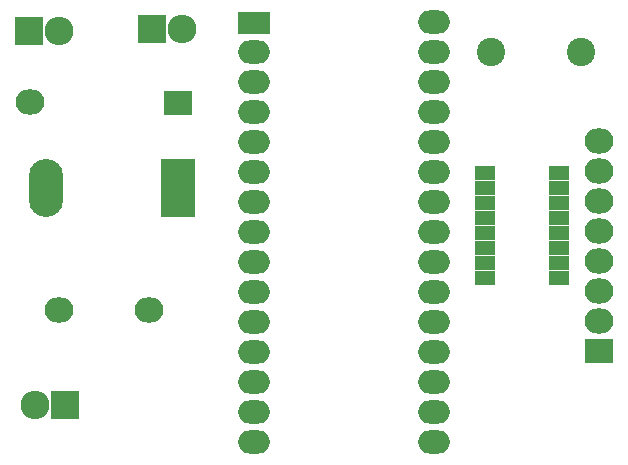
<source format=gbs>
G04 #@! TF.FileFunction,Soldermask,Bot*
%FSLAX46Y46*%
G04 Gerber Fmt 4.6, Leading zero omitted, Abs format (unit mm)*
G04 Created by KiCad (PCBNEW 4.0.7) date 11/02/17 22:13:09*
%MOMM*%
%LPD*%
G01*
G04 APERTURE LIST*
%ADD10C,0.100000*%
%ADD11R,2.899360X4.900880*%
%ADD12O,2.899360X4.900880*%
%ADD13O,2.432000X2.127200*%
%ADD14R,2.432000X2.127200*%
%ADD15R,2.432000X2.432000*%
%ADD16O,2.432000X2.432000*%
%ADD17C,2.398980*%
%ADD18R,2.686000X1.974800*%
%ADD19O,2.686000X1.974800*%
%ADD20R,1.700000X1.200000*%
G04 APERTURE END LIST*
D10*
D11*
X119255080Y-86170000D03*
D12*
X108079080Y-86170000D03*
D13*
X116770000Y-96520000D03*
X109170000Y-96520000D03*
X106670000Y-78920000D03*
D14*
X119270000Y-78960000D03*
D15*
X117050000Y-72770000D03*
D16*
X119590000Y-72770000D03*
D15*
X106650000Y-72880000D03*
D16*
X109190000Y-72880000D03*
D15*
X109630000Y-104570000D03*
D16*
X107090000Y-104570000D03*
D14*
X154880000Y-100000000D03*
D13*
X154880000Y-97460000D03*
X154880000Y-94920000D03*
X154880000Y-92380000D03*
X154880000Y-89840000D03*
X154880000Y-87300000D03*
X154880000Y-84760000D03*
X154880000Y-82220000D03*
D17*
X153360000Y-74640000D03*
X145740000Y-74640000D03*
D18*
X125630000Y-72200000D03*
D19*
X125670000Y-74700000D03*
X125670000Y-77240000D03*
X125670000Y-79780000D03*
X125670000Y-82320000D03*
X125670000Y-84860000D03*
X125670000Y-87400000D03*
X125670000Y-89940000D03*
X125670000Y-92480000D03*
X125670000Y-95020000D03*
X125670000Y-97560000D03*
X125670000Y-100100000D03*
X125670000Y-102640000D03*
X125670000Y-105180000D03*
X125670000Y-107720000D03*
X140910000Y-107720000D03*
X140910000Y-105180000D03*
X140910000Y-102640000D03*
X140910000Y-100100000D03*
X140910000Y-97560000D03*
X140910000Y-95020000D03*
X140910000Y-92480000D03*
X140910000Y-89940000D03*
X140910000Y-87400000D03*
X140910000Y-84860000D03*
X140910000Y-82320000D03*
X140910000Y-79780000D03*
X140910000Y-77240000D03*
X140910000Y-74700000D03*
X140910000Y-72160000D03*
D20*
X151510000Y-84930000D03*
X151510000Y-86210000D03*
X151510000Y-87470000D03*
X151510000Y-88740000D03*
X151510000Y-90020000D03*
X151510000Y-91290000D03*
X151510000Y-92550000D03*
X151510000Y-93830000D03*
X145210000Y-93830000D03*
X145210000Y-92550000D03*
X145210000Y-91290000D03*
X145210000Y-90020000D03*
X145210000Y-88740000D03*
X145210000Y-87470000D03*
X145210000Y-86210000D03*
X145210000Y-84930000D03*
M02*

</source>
-------
Repeat the material verbatim. Do not carry over any picture.

<source format=gbs>
G04 #@! TF.FileFunction,Soldermask,Bot*
%FSLAX46Y46*%
G04 Gerber Fmt 4.6, Leading zero omitted, Abs format (unit mm)*
G04 Created by KiCad (PCBNEW 4.0.7) date 11/02/17 22:13:09*
%MOMM*%
%LPD*%
G01*
G04 APERTURE LIST*
%ADD10C,0.100000*%
%ADD11R,2.899360X4.900880*%
%ADD12O,2.899360X4.900880*%
%ADD13O,2.432000X2.127200*%
%ADD14R,2.432000X2.127200*%
%ADD15R,2.432000X2.432000*%
%ADD16O,2.432000X2.432000*%
%ADD17C,2.398980*%
%ADD18R,2.686000X1.974800*%
%ADD19O,2.686000X1.974800*%
%ADD20R,1.700000X1.200000*%
G04 APERTURE END LIST*
D10*
D11*
X119255080Y-86170000D03*
D12*
X108079080Y-86170000D03*
D13*
X116770000Y-96520000D03*
X109170000Y-96520000D03*
X106670000Y-78920000D03*
D14*
X119270000Y-78960000D03*
D15*
X117050000Y-72770000D03*
D16*
X119590000Y-72770000D03*
D15*
X106650000Y-72880000D03*
D16*
X109190000Y-72880000D03*
D15*
X109630000Y-104570000D03*
D16*
X107090000Y-104570000D03*
D14*
X154880000Y-100000000D03*
D13*
X154880000Y-97460000D03*
X154880000Y-94920000D03*
X154880000Y-92380000D03*
X154880000Y-89840000D03*
X154880000Y-87300000D03*
X154880000Y-84760000D03*
X154880000Y-82220000D03*
D17*
X153360000Y-74640000D03*
X145740000Y-74640000D03*
D18*
X125630000Y-72200000D03*
D19*
X125670000Y-74700000D03*
X125670000Y-77240000D03*
X125670000Y-79780000D03*
X125670000Y-82320000D03*
X125670000Y-84860000D03*
X125670000Y-87400000D03*
X125670000Y-89940000D03*
X125670000Y-92480000D03*
X125670000Y-95020000D03*
X125670000Y-97560000D03*
X125670000Y-100100000D03*
X125670000Y-102640000D03*
X125670000Y-105180000D03*
X125670000Y-107720000D03*
X140910000Y-107720000D03*
X140910000Y-105180000D03*
X140910000Y-102640000D03*
X140910000Y-100100000D03*
X140910000Y-97560000D03*
X140910000Y-95020000D03*
X140910000Y-92480000D03*
X140910000Y-89940000D03*
X140910000Y-87400000D03*
X140910000Y-84860000D03*
X140910000Y-82320000D03*
X140910000Y-79780000D03*
X140910000Y-77240000D03*
X140910000Y-74700000D03*
X140910000Y-72160000D03*
D20*
X151510000Y-84930000D03*
X151510000Y-86210000D03*
X151510000Y-87470000D03*
X151510000Y-88740000D03*
X151510000Y-90020000D03*
X151510000Y-91290000D03*
X151510000Y-92550000D03*
X151510000Y-93830000D03*
X145210000Y-93830000D03*
X145210000Y-92550000D03*
X145210000Y-91290000D03*
X145210000Y-90020000D03*
X145210000Y-88740000D03*
X145210000Y-87470000D03*
X145210000Y-86210000D03*
X145210000Y-84930000D03*
M02*

</source>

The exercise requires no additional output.